During this same time period, Richard O’Toole (1848-1918) busied himself with improving life’s lot. O’Toole hailed from Mechanicstown, a fitting name for a place full of tinkerers and experimenters. This was the original home of “great invention” in Frederick County.
It was here in the 1830’s that America’s first friction match was invented by Jacob Weller, BS (blacksmith) and son Joseph sometime in the 1830’s. Three score (60 years) later, about the time of a town name change to Thurmont (another great “invention” credited to Catoctin Clarion newspaper publisher Charles E. Cassell), O’Toole received a patent for inventing the American Electric Magnetic Crossing Signal for protecting highway crossings of railroads.
His first patent was obtained in 1892, with one of Richard O’ Toole’s closest business associates having strong connections within the industry. Irvin W. Loy began a storied career with the Western Maryland Railroad in 1875 and quickly rose up the ranks. Loy (1846-1914) was a talented designer and architect who was head of the maintenance department for the railroad. Over his tenure, he built many bridges for the Western Maryland line, and would be responsible for the development of Pen Mar Park in nearby Cascade (MD). Loy built a fine residence called “Glenhurst” in Mechanicstown/Thurmont, helped design the roof of the former Thurmont Town Hall, and would have a nearby rail stop named for him—Loys Station. Today, this locale is better known for its covered bridge.
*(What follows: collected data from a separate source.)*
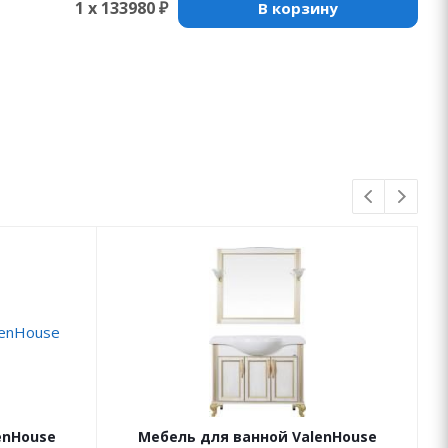
1 x 133980 ₽
В корзину
enHouse
Мебель для ванной ValenHouse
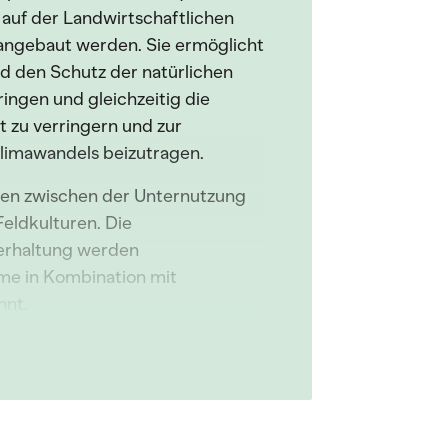
 auf der Landwirtschaftlichen
ngebaut werden. Sie ermöglicht
nd den Schutz der natürlichen
ingen und gleichzeitig die
 zu verringern und zur
imawandels beizutragen.
den zwischen der Unternutzung
eldkulturen. Die
ierhaltung werden
eme in Kombination mit
nnt.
Back to Richard O’Toole, his American Signal Company attracted investors fast, and soon his Godsend device was being installed by railroads all over the country and world. His main office at one time was moved to Baltimore, 100 West Fayette Street. Unfortunately, the company was undercapitalized, big city investors pulled out and the company disbanded before reaching its full potential. Mr. O’Toole settled into a humble life back in Thurmont and became an expert in auto-chromatic photography. He is credited with making the first panoramic view of Thurmont. He also specialized in photographing dead people.
A few years ago while shuttling through microfilm in C.Burr Artz Library’s Maryland Room, I came across a local inventor that I was not familiar with—William M. Lease. I suddenly marveled at an article found in the June 29th 1901 edition of the Daily News. Due to its length, and scientific complexity, I was inclined to make a copy and had to read more than once to understand the spirit of Lease’s invention.
On June 11, Lease, a Mount Pleasant native now living in Baltimore, was given a United States patent (Patent No. 676,193) for his “Pleasure-Railway.” He would also receive a like patent (No. 135710) from the Deutchen Reiche (German Empire 1871-1943). The US patent for the “Lease Spheroid Pleasure Wheel” reads:
"This invention relates to the means for the transportation of freight or passengers from place to place; and its object is to provide a novel construction of a monocycle car movable upon a single rail and comprising a suitably large wheel within which is suspended the car-body and motor for driving the wheel."
Basically, this colossal monocycle featured plans for a 40-foot wheel equipped with 30 total baskets, each carrying four passengers. Mr. Lease boasted that his invention would change transportation forever, allowing a traveler to cross the continent in one day’s time. Read it for yourself:
Luckily, Mr. Lease didn’t quit his day job as a postmaster. He would never see the “Pleasure Wheel” come to fruition. However, he likely did see glimmers of his creation utilized as the premise for carnival amusement rides. I guess you could say he was partially successful, in a “round-a-bout” way. William M. Lease continued out his life working for the US Postal Service, a career that spanned 43 years. He passed away in 1953 at the age of 87 and is buried in Baltimore’s Mount Olivet Cemetery.